=== Problem to solve ===
Please rewrite the data starting at the line that contains "wesentlich diffuser und" and stopping after the line that contains "Menge und Ausprägung", swapping each "Haaren" for "Locken" and keeping everything else the same.
##### Supplied information #####
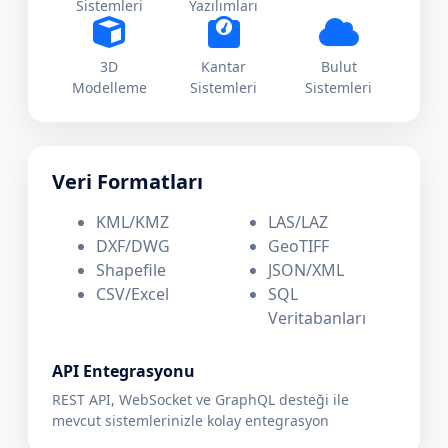
Sistemleri
Yazılımları
3D
Kantar
Bulut
Modelleme
Sistemleri
Sistemleri
Veri Formatları
KML/KMZ
LAS/LAZ
DXF/DWG
GeoTIFF
Shapefile
JSON/XML
CSV/Excel
SQL
Veritabanları
API Entegrasyonu
REST API, WebSocket ve GraphQL desteği ile
mevcut sistemlerinizle kolay entegrasyon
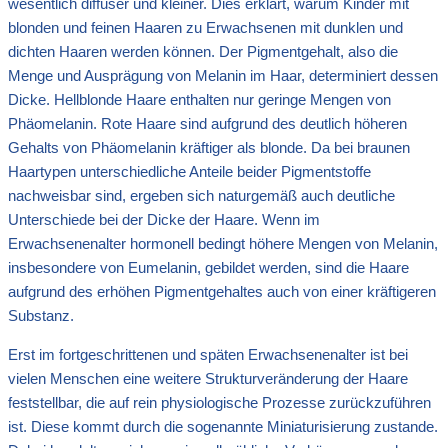
wesentlich diffuser und kleiner. Dies erklärt, warum Kinder mit
blonden und feinen Haaren zu Erwachsenen mit dunklen und
dichten Haaren werden können. Der Pigmentgehalt, also die
Menge und Ausprägung von Melanin im Haar, determiniert dessen
Dicke. Hellblonde Haare enthalten nur geringe Mengen von
Phäomelanin. Rote Haare sind aufgrund des deutlich höheren
Gehalts von Phäomelanin kräftiger als blonde. Da bei braunen
Haartypen unterschiedliche Anteile beider Pigmentstoffe
nachweisbar sind, ergeben sich naturgemäß auch deutliche
Unterschiede bei der Dicke der Haare. Wenn im
Erwachsenenalter hormonell bedingt höhere Mengen von Melanin,
insbesondere von Eumelanin, gebildet werden, sind die Haare
aufgrund des erhöhen Pigmentgehaltes auch von einer kräftigeren
Substanz.
Erst im fortgeschrittenen und späten Erwachsenenalter ist bei
vielen Menschen eine weitere Strukturveränderung der Haare
feststellbar, die auf rein physiologische Prozesse zurückzuführen
ist. Diese kommt durch die sogenannte Miniaturisierung zustande.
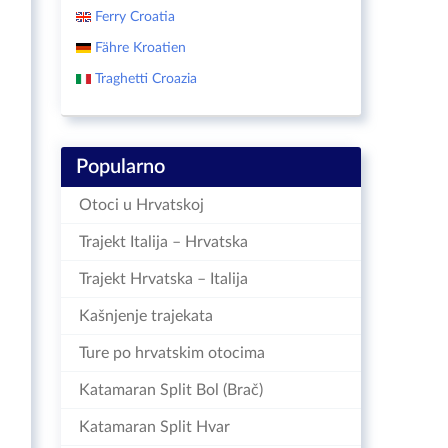
Ferry Croatia
Fähre Kroatien
Traghetti Croazia
Popularno
Otoci u Hrvatskoj
Trajekt Italija – Hrvatska
Trajekt Hrvatska – Italija
Kašnjenje trajekata
Ture po hrvatskim otocima
Katamaran Split Bol (Brač)
Katamaran Split Hvar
#####
=== Answer section ===
wesentlich diffuser und kleiner. Dies erklärt, warum Kinder mit
blonden und feinen Locken zu Erwachsenen mit dunklen und
dichten Locken werden können. Der Pigmentgehalt, also die
Menge und Ausprägung von Melanin im Haar, determiniert dessen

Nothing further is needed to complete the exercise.